An American historian who has published
thousands of pages on the nation's conservative movement—spanning from the failed candidacy of Barry Goldwater to the rise of Ronald Reagan—penned a warning Wednesday to anyone who may be inclined to downplay the threat posed by Republican nominee Donald Trump.
"What will you do if men in uniforms arrive in your neighborhood, and an immigrant neighbor gets a knock on the door and is led away in handcuffs?" Rick Perlstein writes at the start of his column for
The American Prospect, referring to Trump's vow to round up and deport millions of undocumented immigrants. "Or if the uniforms are not police uniforms, and there is not even a knock?"
The rest of the column follows that format, with Rick Perlstein outlining nightmarish—and all-too-plausible—scenarios that could result from a Trump victory over Democratic nominee Kamala Harris in next week's election and asking Americans to contemplate how they would respond.
"What if the
knock is for your daughter, and they're coming for her because of a pill that she took? Will you open the door?" Perlstein asks. "Or if your teenage granddaughter, alone and afraid, calls you and begs you to drive her to a state where abortion is legal? Your governor has signed a bill making such 'abortion trafficking' illegal, stipulating a penalty of 15 years."
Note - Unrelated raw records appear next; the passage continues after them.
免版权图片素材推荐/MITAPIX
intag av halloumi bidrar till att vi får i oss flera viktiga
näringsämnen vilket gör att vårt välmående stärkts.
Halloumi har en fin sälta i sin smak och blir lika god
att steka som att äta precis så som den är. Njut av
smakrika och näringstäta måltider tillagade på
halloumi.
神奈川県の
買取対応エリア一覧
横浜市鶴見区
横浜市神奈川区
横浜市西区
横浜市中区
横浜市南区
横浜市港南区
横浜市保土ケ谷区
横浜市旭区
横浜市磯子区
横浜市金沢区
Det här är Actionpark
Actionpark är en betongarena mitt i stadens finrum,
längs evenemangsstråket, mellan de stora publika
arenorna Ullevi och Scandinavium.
In the wake of Trump's 2016 election victory, Perlstein acknowledged that he and other historians
failed to anticipate the former president's ascent to dominance within the Republican Party. Now, Perlstein and other leading historians are sounding the alarm, describing Trump and the far-right movement propelling his campaign as a fascist threat to U.S. democracy and the world.
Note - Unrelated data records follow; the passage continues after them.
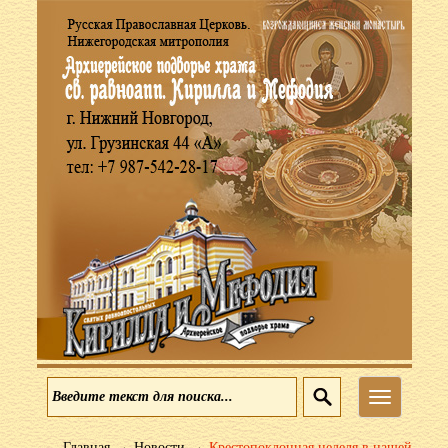
Меню
→
→
Главная
Новости
Крестопоклонная неделя в нашей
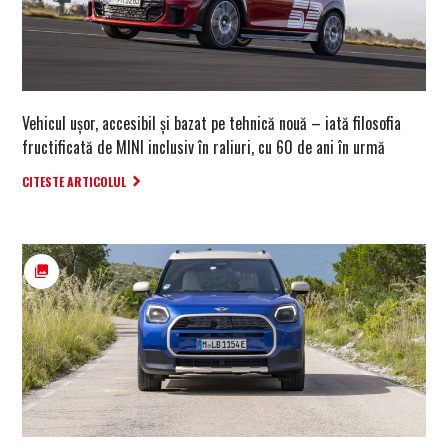
Vehicul ușor, accesibil și bazat pe tehnică nouă – iată filosofia
fructificată de MINI inclusiv în raliuri, cu 60 de ani în urmă
CITESTE ARTICOLUL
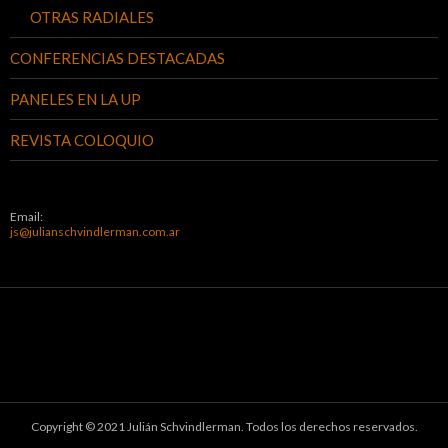
OTRAS RADIALES
CONFERENCIAS DESTACADAS
PANELES EN LA UP
REVISTA COLOQUIO
Email:
js@julianschvindlerman.com.ar
Copyright © 2021 Julián Schvindlerman. Todos los derechos reservados.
"What if you are in the army, and are ordered to the border to
transport children to deportation camps? Or shoot peaceful protesters?" Perlstein wrote Wednesday. "How about if you're a worker beein the office of a Republican prosecutor who follows the call of Stephen Miller after Donald Trump's criminal conviction to use '[e]very facet of Republican Party politics and power' to 'go toe-to-toe with Marxism and beat those Communists'? Your boss presents you his draft of a frivolous indictment of a Democratic officeholder, say for some fantastical accusation of supposed 'electoral fraud.' He asks you to draft the indictment. What do you do?"
The historian continued:
Or consider the scenario
related to The New Republic's Greg Sargent by a senior Department of Labor official: evaluating a proposed regulation for a federal safety standard protecting workers in outdoor jobs from the increasingly prevalent risk of fatalities from heatstroke; "loyalists installed in key positions could easily ensure that quality science on the impact of heat on workers is ignored or downplayed during later stages of the rulemaking process. Meanwhile, career government officials—suddenly more vulnerable to firing—would surely hesitate to challenge or expose political appointees who are manipulating the process."
Say that career official is you. Do you risk your job? Or do you choose complicity?
Donald Trump is elected president.
What are you prepared to do?
Those are just some of what Perlstein described as the "life-changing choices we may be forced to make if Donald Trump wins" the November 5 election, which is—if polling is to be believed—razor close.
Perlstein wrote on social media that his column was meant for readers to send to their "insufficiently alarmed friends" in the final days of the 2024 campaign.
Perlstein's column was published just days after a
Trump campaign rally at Madison Square Garden that drew comparisons to the Nazi rally held at that same venue in 1939.
Fascism, according to historian Kathleen Belew, was "on full display" at Trump's rally—an alarming indication of what's to come in a possible second term.
In an
interview with The Real News Network on Wednesday, Perlstein warned that some "are in denial" about the danger Trump and his allies represent.
"There's a lot of waking up that has to happen," said Perlstein, warning of the prospect of
right-wing violence in the aftermath of the election given Trump's false narrative that "Democrats can't win an honest election so they always cheat."
"So one thing we have to be prepared for is the confusion that they're going to try and sow in the event they don't get the most electoral votes. And one of the kinds of complicity that they're hoping for is that the elites basically give up in the interest of order," Perlstein said. "People who should know better are not accepting what's happening."